Swedish Speech-To-Text in OpenWebUI

OpenWebUI is a great AI toolbox for personal or family use. They manage to get a pretty user friendly UI set up that can tie into both local and remote AI servers - with some caveats. The support for Speech-To-Text is one such, where the only local support is for their built-in Faster Whisper server, which only allows you to specify which of the models in the Systran repository you want to use.

I don’t want to use one of those models. I want to use the one by Kungliga Biblioteket , that will handle both Swedish and English.

The solution is to use the huggingface-cli binary and download the repository from KB:

$ huggingface-cli download KBLab/kb-whisper-small

… then enter the model cache folder in your OpenWebUI installation. I run mine dockerized, and by default it maps the host folder data into /app/backend/data in the container. The Whisper model cache thus ends up at data/cache/whisper/models/ on the host.

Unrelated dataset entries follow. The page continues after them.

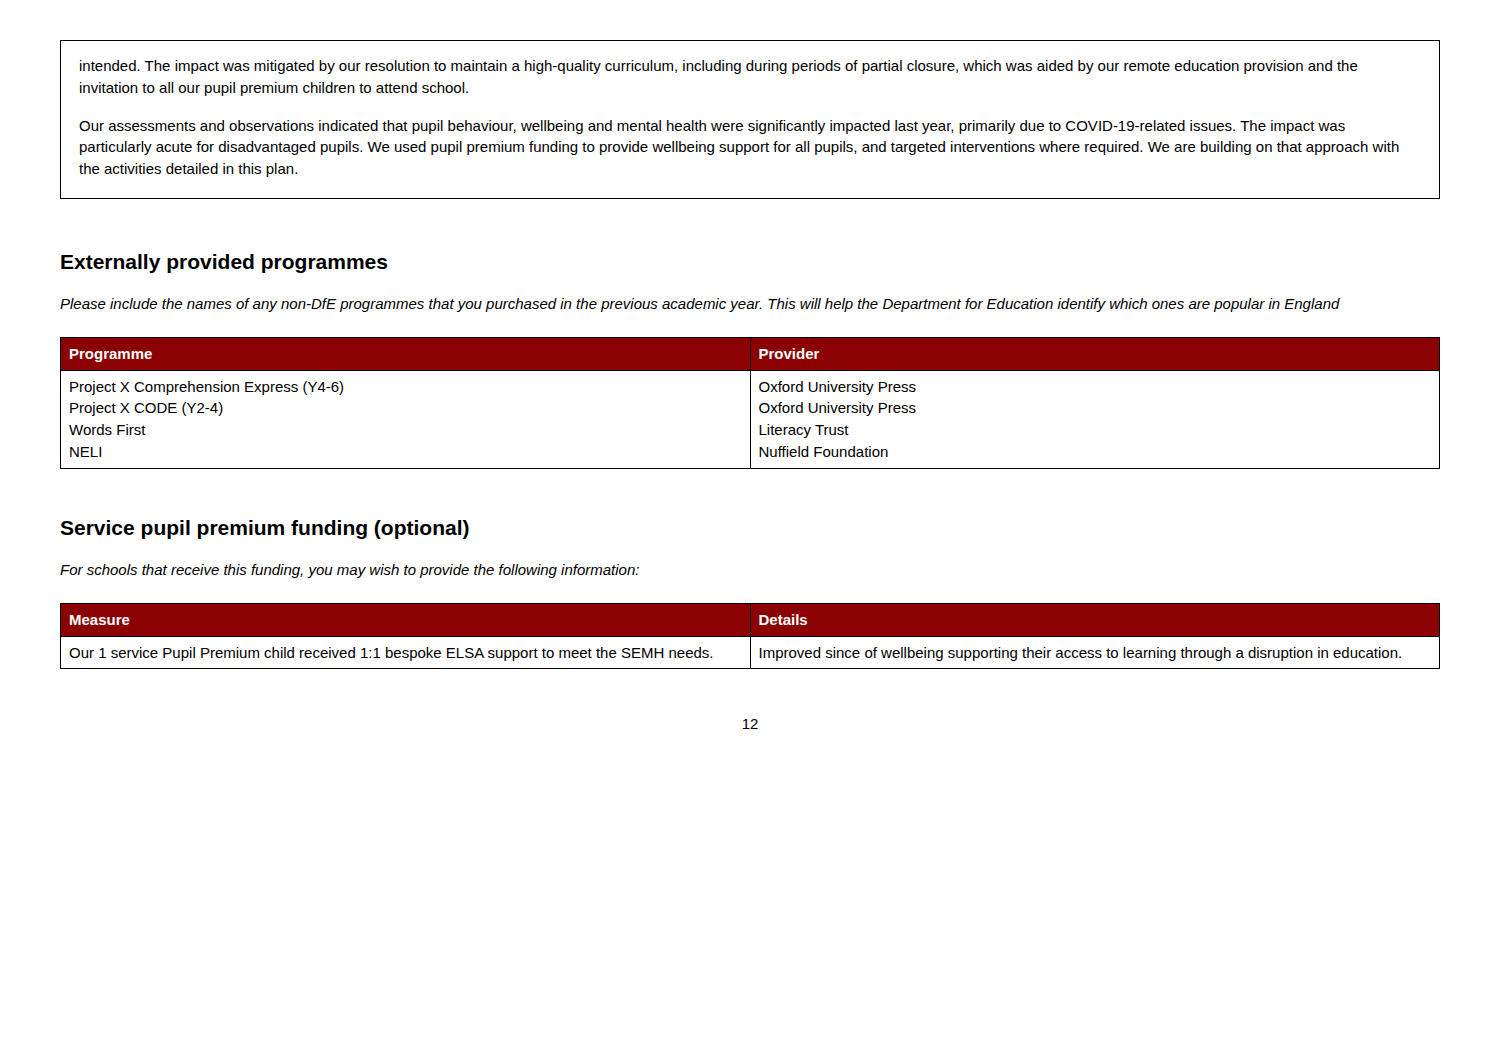intended. The impact was mitigated by our resolution to maintain a high-quality curriculum, including during periods of partial closure, which was aided by our remote education provision and the invitation to all our pupil premium children to attend school.
Our assessments and observations indicated that pupil behaviour, wellbeing and mental health were significantly impacted last year, primarily due to COVID-19-related issues. The impact was particularly acute for disadvantaged pupils. We used pupil premium funding to provide wellbeing support for all pupils, and targeted interventions where required. We are building on that approach with the activities detailed in this plan.
Externally provided programmes
Please include the names of any non-DfE programmes that you purchased in the previous academic year. This will help the Department for Education identify which ones are popular in England
| Programme | Provider |
| --- | --- |
| Project X Comprehension Express (Y4-6) Project X CODE (Y2-4) Words First NELI | Oxford University Press Oxford University Press Literacy Trust Nuffield Foundation |
Service pupil premium funding (optional)
For schools that receive this funding, you may wish to provide the following information:
| Measure | Details |
| --- | --- |
| Our 1 service Pupil Premium child received 1:1 bespoke ELSA support to meet the SEMH needs. | Improved since of wellbeing supporting their access to learning through a disruption in education. |
12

Move your downloaded model there, and rename it to match the Systran repo name:

$ mv models--KBLab--kb-whisper-small models--Systran--faster-whisper-small

… and now you can enter “small” (in this example) as the model in the OpenWebUI STT settings and the model you downloaded will be used instead of the one from Systran.

I probably should’ve made a PR on OpenWebUI rather than a blog post, but hey. Maybe it’ll help someone in the meantime.